Cerrone : DNA

Cerrone DNA review

It’s always a pleasure when a great of the past returns with not only a work that stands mightily among their storied discography but also comfortably within the contemporary music of its time. We invest artists with the anxieties of the stages of our lives: in youth, we view the young displacing the artists of old as a statement of our inherent and underestimated value; in middle age, we see reinvention as a signifier that we are not doomed to be left behind in the mouldering decades of the world beyond pure youth; in senescence, we view returning heroes as validation that legacy matters, that works are not simply forgotten and passed over. These are powerful dramas, certainly, and ones that reflect the psychological interiors of ourselves as both artists and bare humans. But they also place quite often too high a burden upon work that seeks merely to exist and evoke.

DNA seems to be comfortably devoid of any of these anxieties. This is Cerrone‘s 27th solo record, delivered to us nearly 50 years into his career. In the past several decades, he’s gone from one of the kinds of Euro-disco, in fact one of the very few to have a strong crossover appeal in the U.S. thanks to the intervention of Ahmet Ertegun of Atlantic Records, to being virtually unknown outside of crate-diggers and those invested in the history of the genre. But, again, while it is tempting in some venal writerly way to dive into the unabashedly great body of work that this record joins, DNA itself feels resolutely modern, unhindered, free. If the name were different, it could pass as a contemporary electronica debut, with the European statues astride an open window to outer space feeling like as pure a gesture to vaporwave as you can get without rendering the whole thing in late ’80s 3D imagery and superimposed N64 logos. The music itself matches the image on the cover keenly: clean, bright and spacious, like the portion of a sci-fi film where the protagonist is lifted through the blue window into the polydimensional manifold that encompasses our reality.
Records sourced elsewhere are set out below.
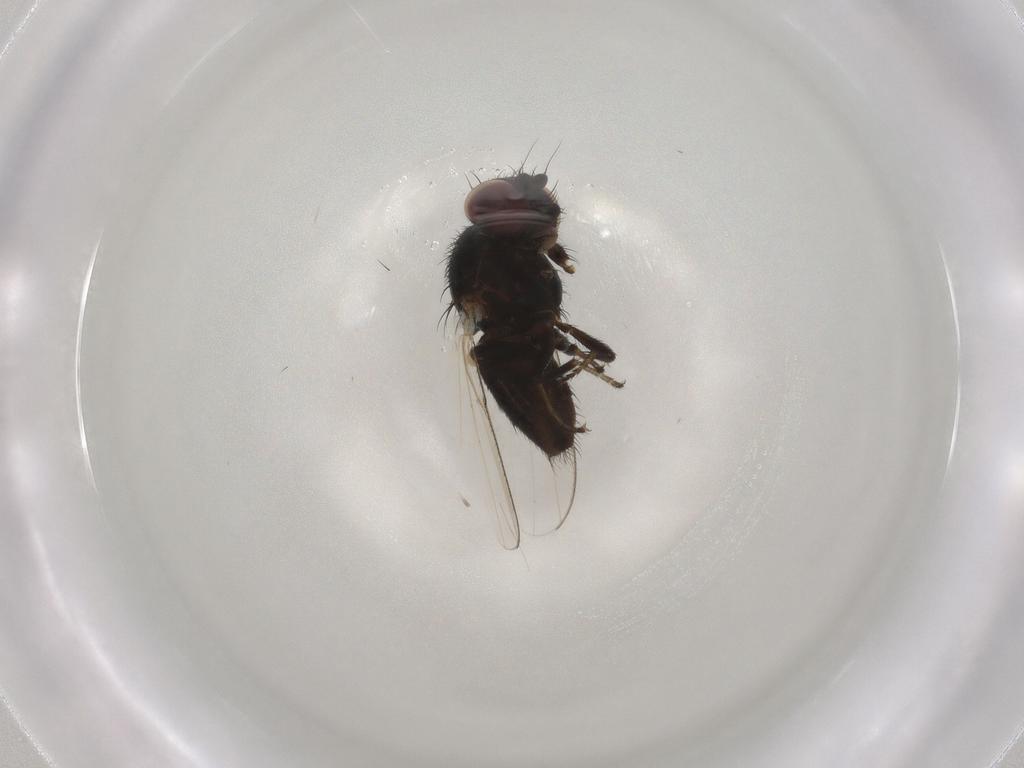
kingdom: Animalia
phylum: Arthropoda
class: Insecta
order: Diptera
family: Milichiidae
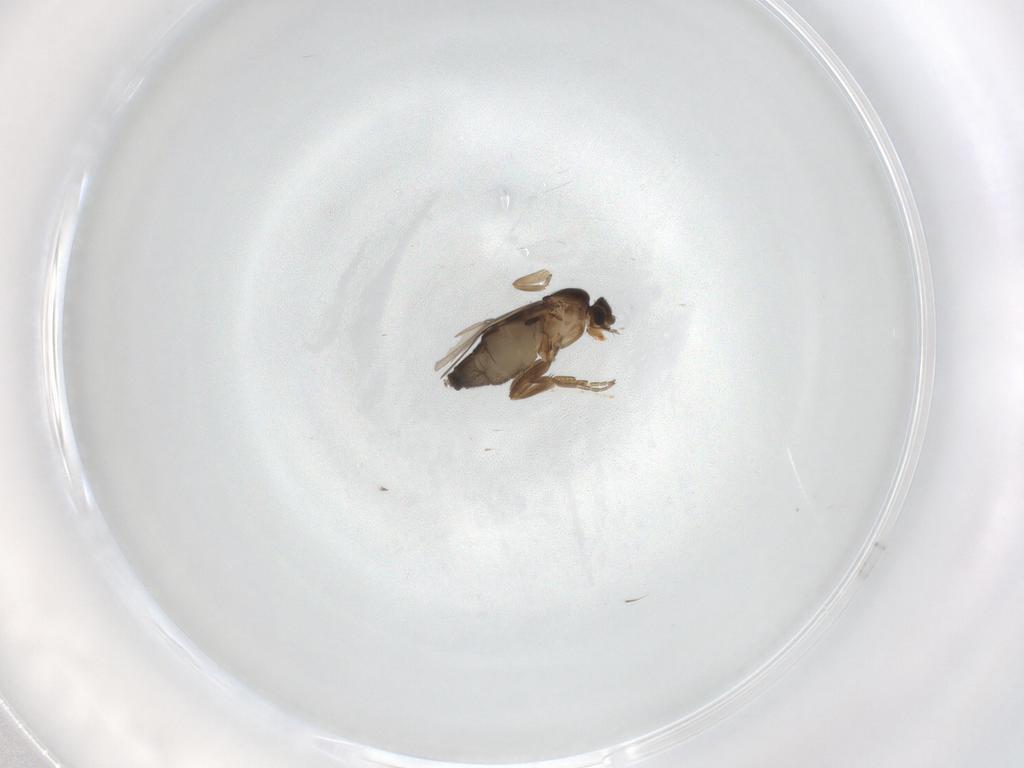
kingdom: Animalia
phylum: Arthropoda
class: Insecta
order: Diptera
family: Phoridae
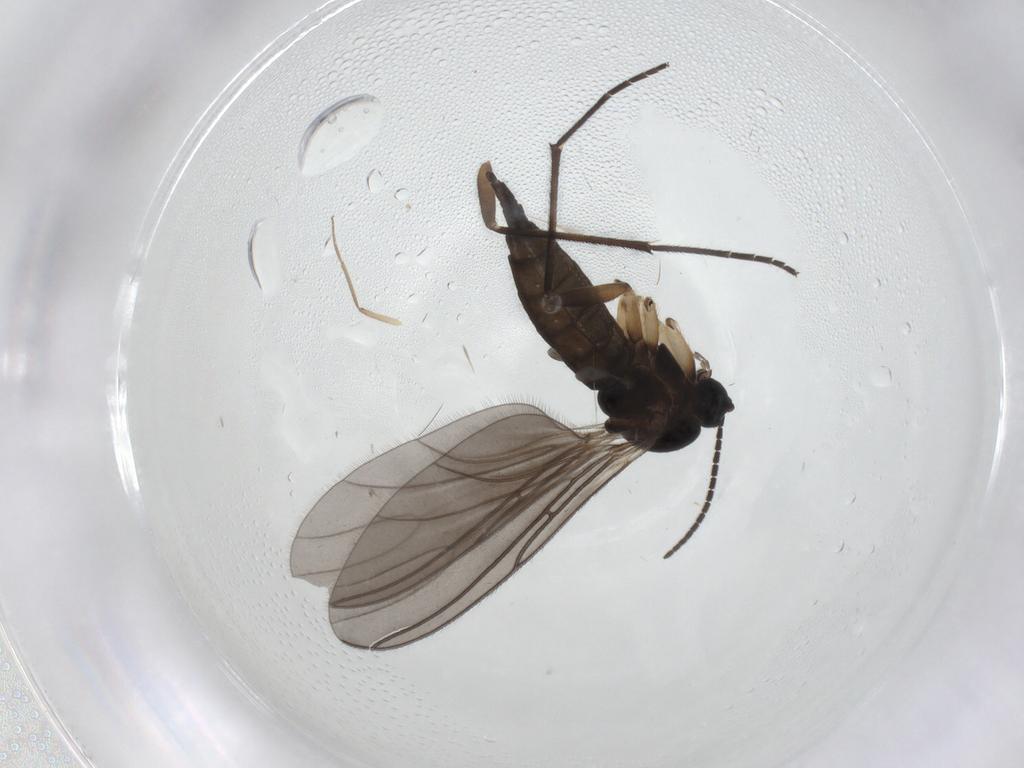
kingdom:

DNA maintains the disciplined tightness of Cerrone’s work, one clear element of formal continuity that he’s maintained rigorously over his career. The set tops out at nine tracks and clocks in at just under 50 minutes, avoiding the at-times tiresome electronic cliche of endless sheets of unchanging beats, replacing it for the pop melodic and harmonic sensibilities of disco applied to house music rhythms. And why shouldn’t he? House music, after all, is just an evolved form of disco, a way of fusing the technological gains of the ’80s and beyond as a means of doing away with needing the endless battalions of strings and horns and typical rock band instrumentation to pull off a solid disco tune. Cerrone clearly views modern advances both in technologies, timbres and compositional approaches not as a hindrance to some esoteric “purity” of the genre he loves but as evolutionary advances, things to be embraced and explored. The serene pleasure he must feel as a man nearing his seventh decade of life watching the music he loved and devoted his life to continue to grow and change feels palpable in the set, which embrace a very 21st-century cosmic ethos of house music that feels substantially more millennial or even zoomer than one would attribute to someone of his age.

There are, naturally, boundless grooves all over the record. Cerrone, after all, isn’t just a disco legend but a drummer, one who learned and explored other instruments and even the whole realm of songwriting seemingly as an extension of that very devotion to the groove, that immortal Platonic ideal that exists outside of and erupts into music of any genre. Disco has always been a keen balancing act, one attempting to blend both the harmonic complexity of pop at its finest and tautest with hyper-approachable mind-numbing grooves, ones which maintain their pure physicality even when coked out of your mind at 3 a.m. on a dancefloor. It seems impossible to put on DNA at the volume it calls for (loud) and not find yourself moving. The man has spent decades crafting undeniable grooves and hooks to go along with them and it shows; DNA is a triumph of house music, pure and encompassing, like a singularity of dance.

Perhaps this comes from the fact that, being a drummer, Cerrone doesn’t sequence or grid his drums but instead plays them live, albeit on an electric kit. His sense of time is impeccable and the way that as a real living drummer he can push and pull time in subtle ways. This is, ultimately, the only way to create real groove, investing a humanity and pulse into otherwise mere metronomic tick-tocking. Beyond the synths, beyond the hyperspatial cosmicism, beyond the perpetual modernity, that’s what DNA is about, a boundlessness of humanity via groove. Like any great dance music record should be.